A typical Mourinho soundbite would no doubt merit backpage coverage, and what chance of another declaration of being The Happy/Special/Innocent One come Thursday at Old Trafford? Could this be the end of the overblown coverage of the English national team? It may well appear over the coming days that interest is on the wane, although the hype machine will kick back into life once the team takes to the fields of France.
One can’t help feeling that most other Premier League managers, Alan Pardew excepted, will be happy to work in the shadows as Mourinho takes the spotlight. Both Arsenal and Liverpool have moved swiftly to bolster their squads in the shape of Granit Xhaka and Loris Karius respectively; efficiently sourcing players that will solve problems for the teams before the transfer window has even opened.

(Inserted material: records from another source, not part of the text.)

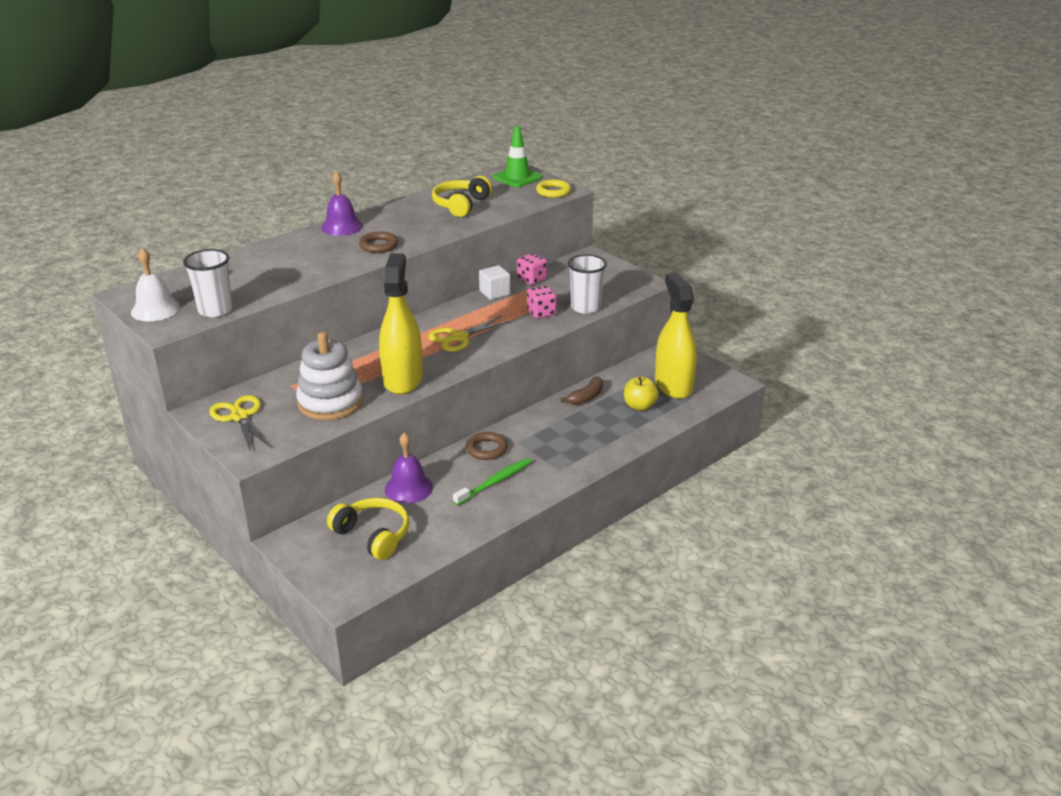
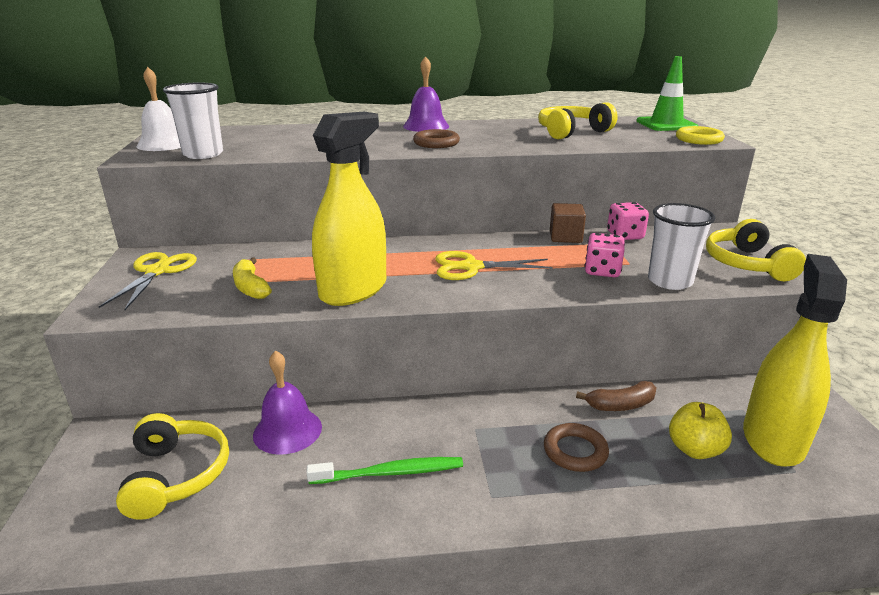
camera: 35 degrees right, 5 degrees down
(330, 402) = (251, 287): white stacking toy -> yellow banana
(486, 449) = (427, 421): brown ring -> brown ring (575, 451)
(494, 293) = (565, 237): white cube -> brown cube
(619, 280) = (747, 264): none -> yellow headphones

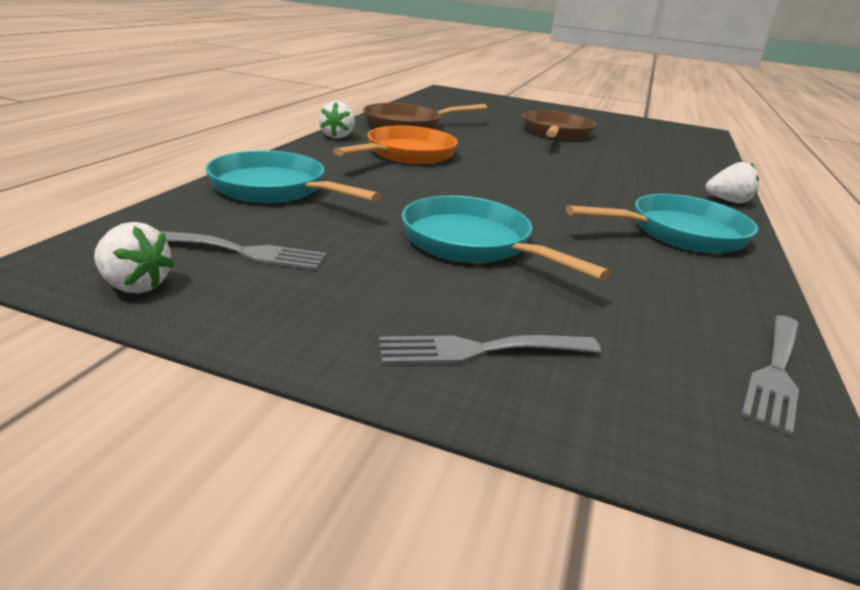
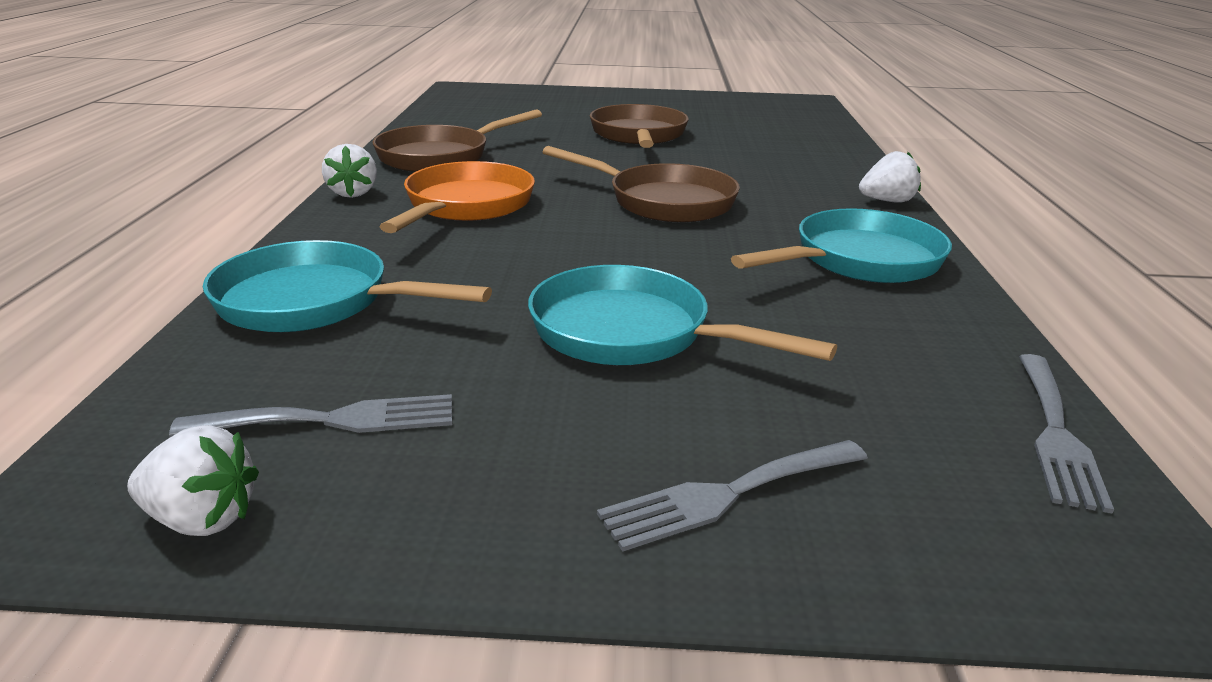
camera: 15 degrees left, 0 degrees up
(548, 173) = (663, 201): none -> brown pan

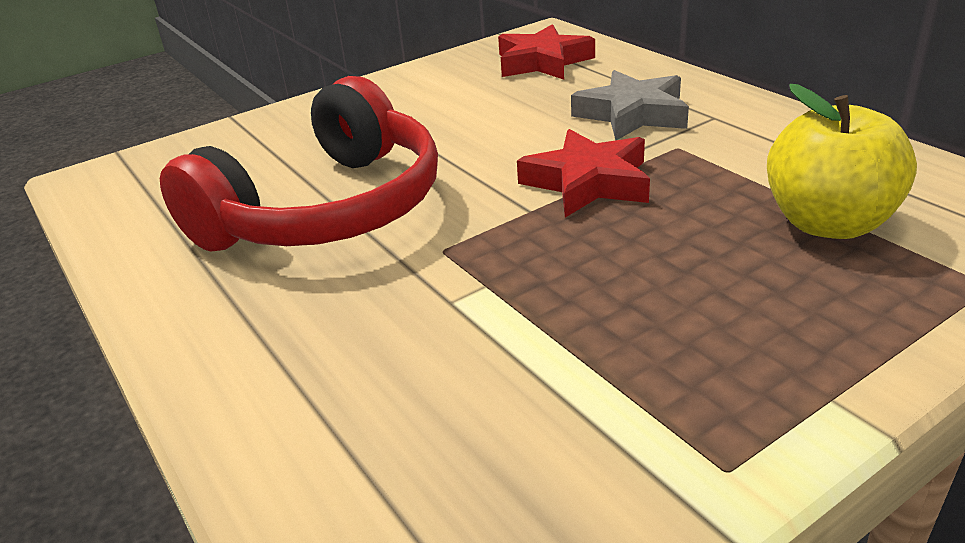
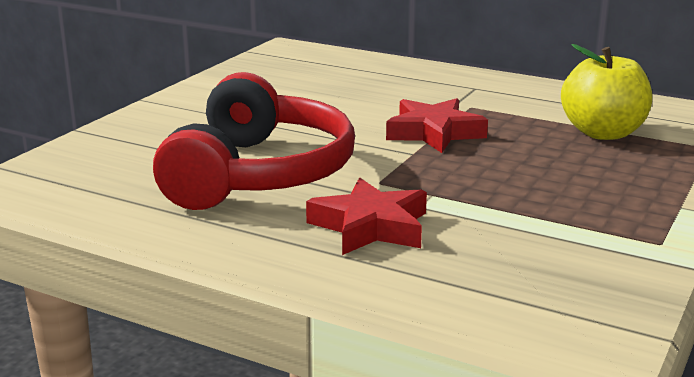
camera: 30 degrees left, 10 degrees down
(542, 62) = (310, 67): red star -> red star (370, 227)
(632, 114) = (418, 92): grey star -> none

That both teams have finally identified their weakest points and acted accordingly, the lack of interest in the implications of the signings as far as league predictions are concerned is telling. Again, the media here are doing nothing wrong, with Mourinho and Guardiola landing in the Premier League easily being a watershed moment for English football comparable to Arsène Wenger’s introduction of pasta to club canteens. But just like Wenger’s arrival all those years ago - an appointment that raised eyebrows - it may be that we fail to see the significance of other events amid the Manchester maelstrom.
"I remember when Bruce Rioch was sacked, one of the papers had three or four names. It was Terry Venables, Johan Cruyff and then, at the end, Arsène Wenger. I remember thinking as a fan, I bet it's fucking Arsène Wenger, because I haven't heard of him and I've heard of the other two. Trust Arsenal to appoint the boring one that you haven't heard of." - Nick Hornby
Perceptions are easily garnered yet notoriously difficult to shrug off. Given the significance placed on managerial appointments at Manchester since Pep Guardiola was announced, it would be easy to think that next season’s Premier League is a two-horse race - or as Spanish newspaper Marca have suggested, a winner-takes-all shootout. The reality is altogether more complex, but it is difficult to see beyond the smoking guns.

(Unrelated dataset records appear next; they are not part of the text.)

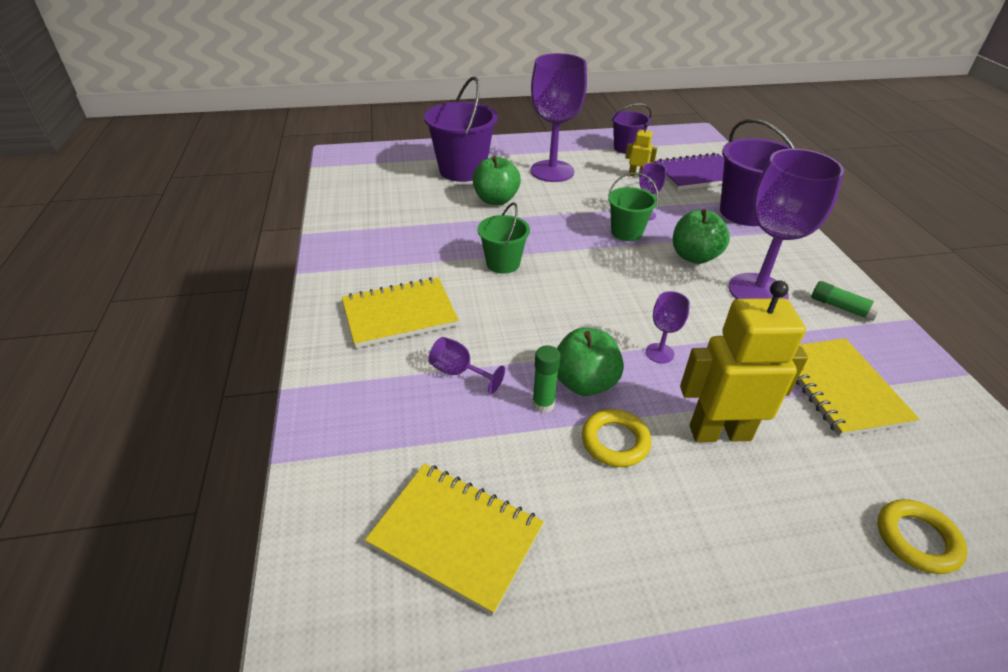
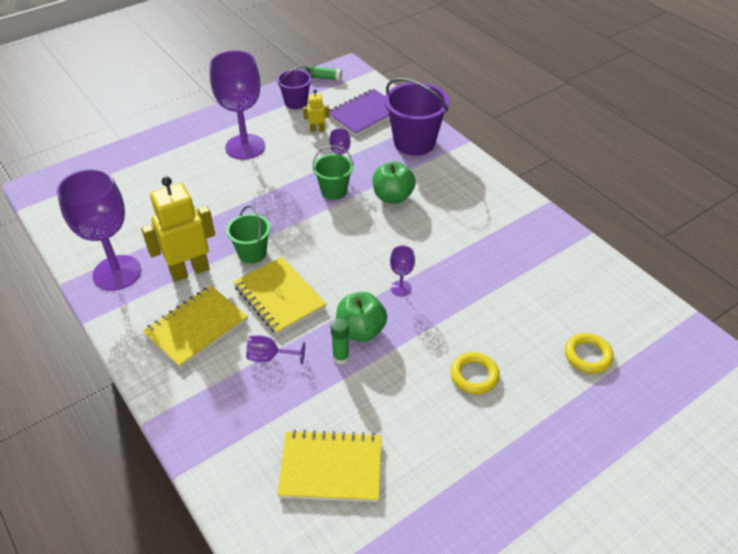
camera: 25 degrees left, 5 degrees up
(462, 170) = (166, 170): purple bucket -> none
(496, 200) = (213, 192): green apple -> none
(615, 441) = (399, 365): yellow ring -> yellow ring (474, 375)
(719, 432) = (460, 332): yellow robot -> yellow robot (189, 271)
(757, 291) = (447, 213): purple goblet -> purple goblet (117, 273)
(839, 388) = (521, 272): yellow notebook -> yellow notebook (279, 297)
(841, 307) = (505, 207): green glue stick -> green glue stick (323, 78)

Even without counting Leicester - that most enigmatic of unknown quantities heading into next season - Chelsea, Arsenal, Tottenham and Liverpool will all be vying for top four places, and none of their respective managers would discount the possibility of a title charge. Six into four just doesn’t go, and in that respect there is a chance that as well as the Premier League title continuing its trial separation with Manchester next May, one or the other club could also miss out on a Champions League place.
Successful managers are no guarantee of success in such a relentless league. Much like the Championship clubs that gambled on expensive signings last summer to achieve a lucrative promotion, the traditional heavyweights face more competition than ever where high risk cannot equate to tangible reward for all. One half of Manchester may well be savouring the sweet taste of schadenfreude come the end of the season, perhaps even consoling themselves that although their title bid failed to launch, they have at least secured Champions League football.
Enjoy the Mourinho rollercoaster and the Guardiola carousel by all means, but don’t forget to keep an eye on the rest of the carnival. It promises to be just as exciting as the last time the circus tents pitched up, when the marquee names weren’t missed.